Monday, July 30, 2018

The Fed vs Trump's economic policies


The Fed is to face a new challenge to align itself with President Trump’s economic policy which no longer favors raising interest rates so often, as it negatively affects his projects that need low interest rates on borrowing. The US economy has been booming and requires a matching fiscal policy with higher interest rates to control inflation.

This raises the question as to whether the Fed will be pressured by the US administration or will exercise its independent role in accordance with the law and constitution, given that the Fed is under the authority of the congress and enjoys the freedom to design its own financial policies. Similarly, how will President Trump fund his major projects that include the $2 trillion to be spent on infrastructure? Of course, in due course the Fed has to support the US growth process that has surpassed its strong point.

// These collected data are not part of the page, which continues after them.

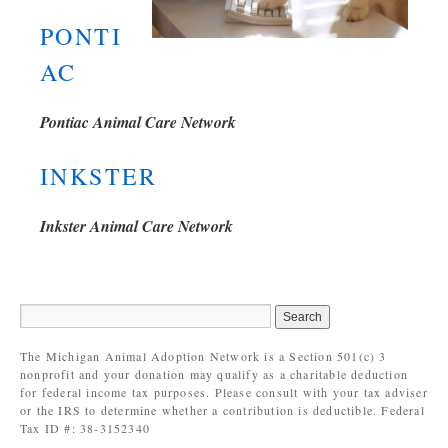
PONTI
AC
Pontiac Animal Care Network
INKSTER
Inkster Animal Care Network
The Michigan Animal Adoption Network is a Section 501(c) 3
nonprofit and your donation may qualify as a charitable deduction
for federal income tax purposes. Please consult with your tax adviser
or the IRS to determine whether a contribution is deductible. Federal
Tax ID #: 38-3152340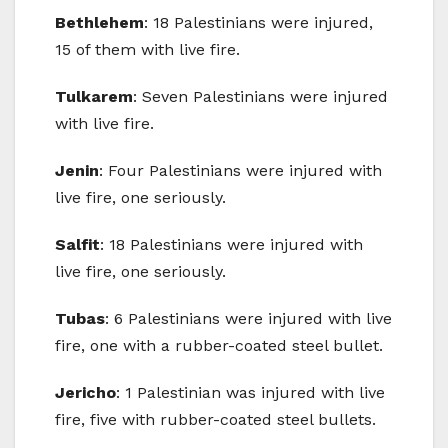
Bethlehem
: 18 Palestinians were injured,
15 of them with live fire.
Tulkarem
: Seven Palestinians were injured
with live fire.
Jenin
: Four Palestinians were injured with
live fire, one seriously.
Salfit
: 18 Palestinians were injured with
live fire, one seriously.
Tubas
: 6 Palestinians were injured with live
fire, one with a rubber-coated steel bullet.
Jericho
: 1 Palestinian was injured with live
fire, five with rubber-coated steel bullets.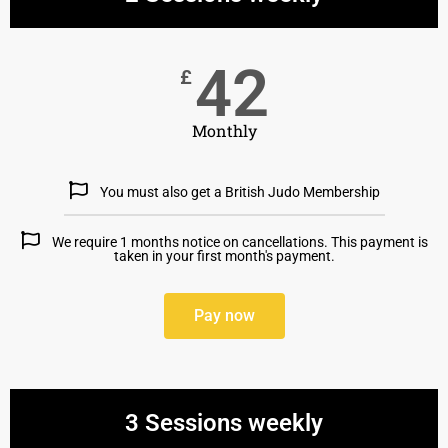
42
£
Monthly
You must also get a British Judo Membership
We require 1 months notice on cancellations. This payment is
taken in your first month's payment.
Pay now
3 Sessions weekly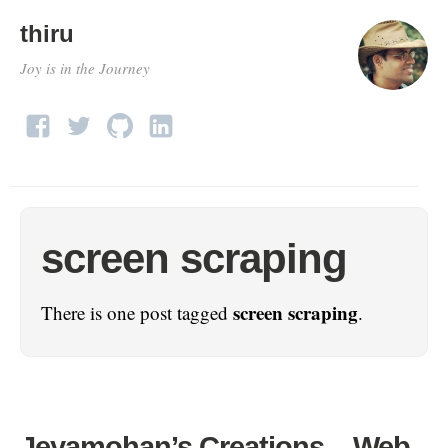
thiru
Joy is in the Journey
screen scraping
screen scraping
There is one post tagged
.
Jeyamohan’s Creations – Web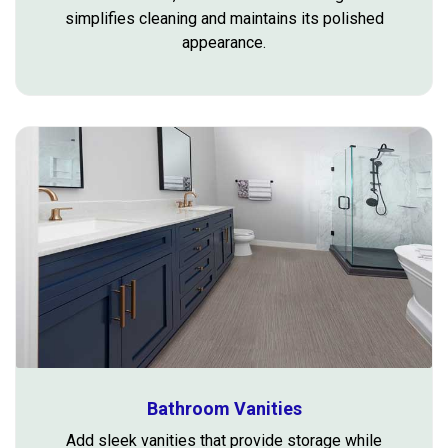
simplifies cleaning and maintains its polished
appearance.
Bathroom Vanities
Add sleek vanities that provide storage while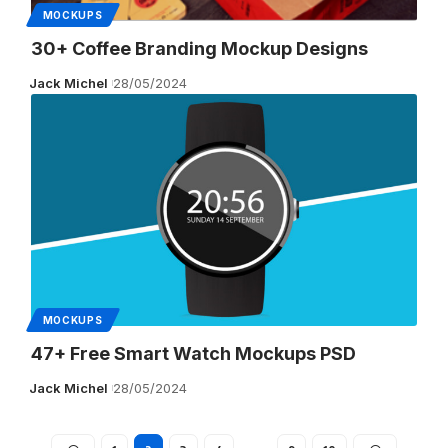
MOCKUPS
30+ Coffee Branding Mockup Designs
Jack Michel
28/05/2024
MOCKUPS
47+ Free Smart Watch Mockups PSD
Jack Michel
28/05/2024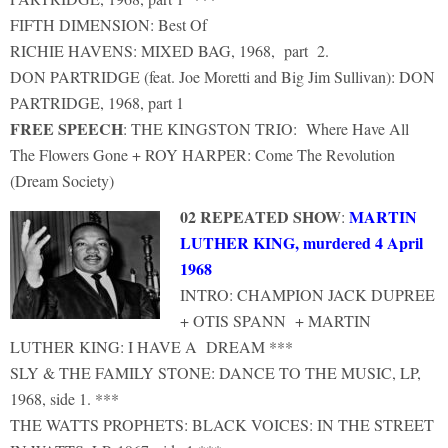
FIFTH DIMENSION: Best Of
RICHIE HAVENS: MIXED BAG, 1968, part 2.
DON PARTRIDGE (feat. Joe Moretti and Big Jim Sullivan): DON
PARTRIDGE, 1968, part 1
FREE SPEECH
: THE KINGSTON TRIO: Where Have All
The Flowers Gone + ROY HARPER: Come The Revolution
(Dream Society)
02 REPEATED SHOW
MARTIN
:
LUTHER KING, murdered 4 April
1968
INTRO: CHAMPION JACK DUPREE
+ OTIS SPANN + MARTIN
LUTHER KING: I HAVE A DREAM ***
SLY & THE FAMILY STONE: DANCE TO THE MUSIC, LP,
1968, side 1. ***
THE WATTS PROPHETS: BLACK VOICES: IN THE STREET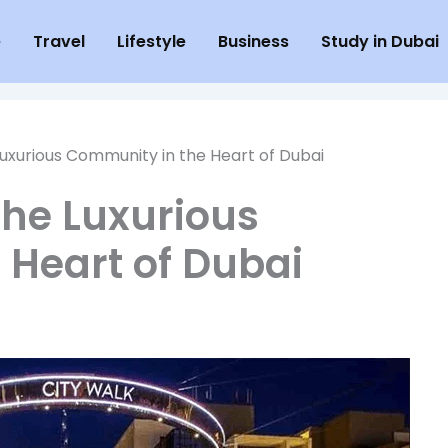
e
Travel
Lifestyle
Business
Study in Dubai
Luxurious Community in the Heart of Dubai
The Luxurious
 Heart of Dubai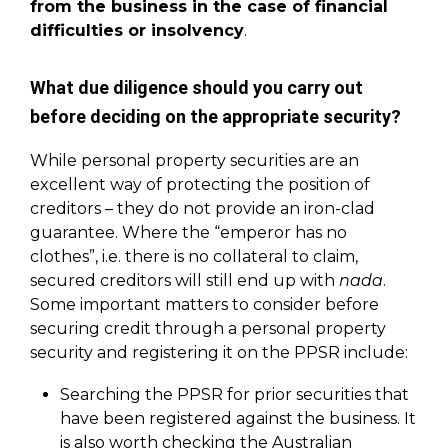
from the business in the case of financial
difficulties or insolvency
.
What due diligence should you carry out
before deciding on the appropriate security?
While personal property securities are an
excellent way of protecting the position of
creditors – they do not provide an iron-clad
guarantee. Where the “emperor has no
clothes”, i.e. there is no collateral to claim,
secured creditors will still end up with
nada
.
Some important matters to consider before
securing credit through a personal property
security and registering it on the PPSR include:
Searching the PPSR for prior securities that
have been registered against the business. It
is also worth checking the
Australian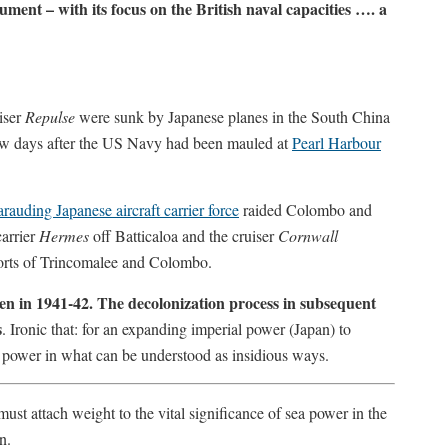
gument – with its focus on the British naval capacities …. a
iser
Repulse
were sunk by Japanese planes in the South China
ew days after the US Navy had been mauled at
Pearl Harbour
rauding Japanese aircraft carrier force
raided Colombo and
carrier
Hermes
off Batticaloa and the cruiser
Cornwall
ports of Trincomalee and Colombo.
hen in 1941-42. The decolonization process in subsequent
s
. Ironic that: for an expanding imperial power (Japan) to
l power in what can be understood as insidious ways.
ust attach weight to the vital significance of sea power in the
n.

In addition to the above questions, let’s not forget the weak dollar strategy that’s needed to boost exports, support US products and achieve the main objective which is to reduce the trade deficit. And in between the lines, Trump highlighted his policy path when unmasking his current agenda last week. Then, he criticized the US Fed policy of raising rates that would eventually lead to the rise of the USD.

ADSS has been uncovering this agenda in the past, illuminating the America First motto and what comes below, such as job creation, cutting taxes and attracting foreign investment, as well as restrictions on financial laws that were eased to facilitate financing and encourage local producers, plans that obviously disagree with high interest rates.

The US economy has already started benefiting from the trade war with the first evident end result showing recently as Trump and the president of the EU reached an agreement to remove tariffs on industrial products and increase agricultural imports from the US, a practical step serving the interests of the United States.

In a previous report we mentioned that these measures will reduce the trade deficit by 30% and be reflected in the US economy to add around one trillion dollars to the GDP in addition to 600,000 jobs and attract those companies that have migrated outside the US since 1996 which have reached around 6,000 companies.